▸ EXERCISE AIM: Everything in the listing should be copied exactly, save for the pictures.

** DATASET CONTENT follows **

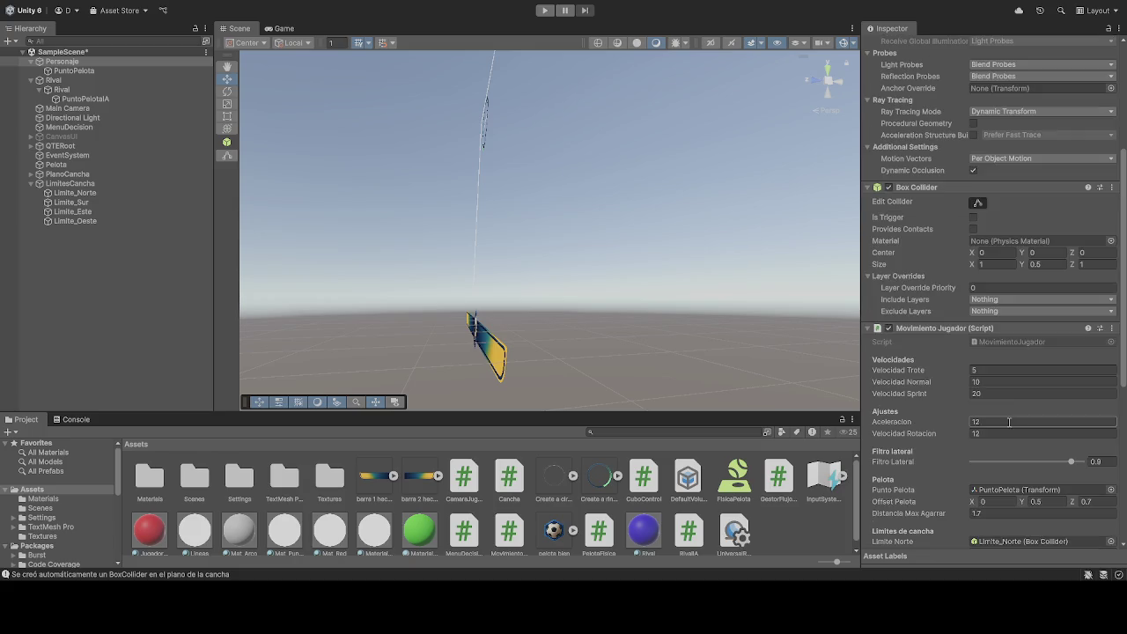
pyautogui.click(974, 422)
pyautogui.write('20')
pyautogui.press('BackSpace')
pyautogui.click(543, 10)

** End of DATASET CONTENT **

▸ ANSWER BELOW:
pyautogui.click(974, 422)
pyautogui.write('20')
pyautogui.press('BackSpace')
pyautogui.click(543, 10)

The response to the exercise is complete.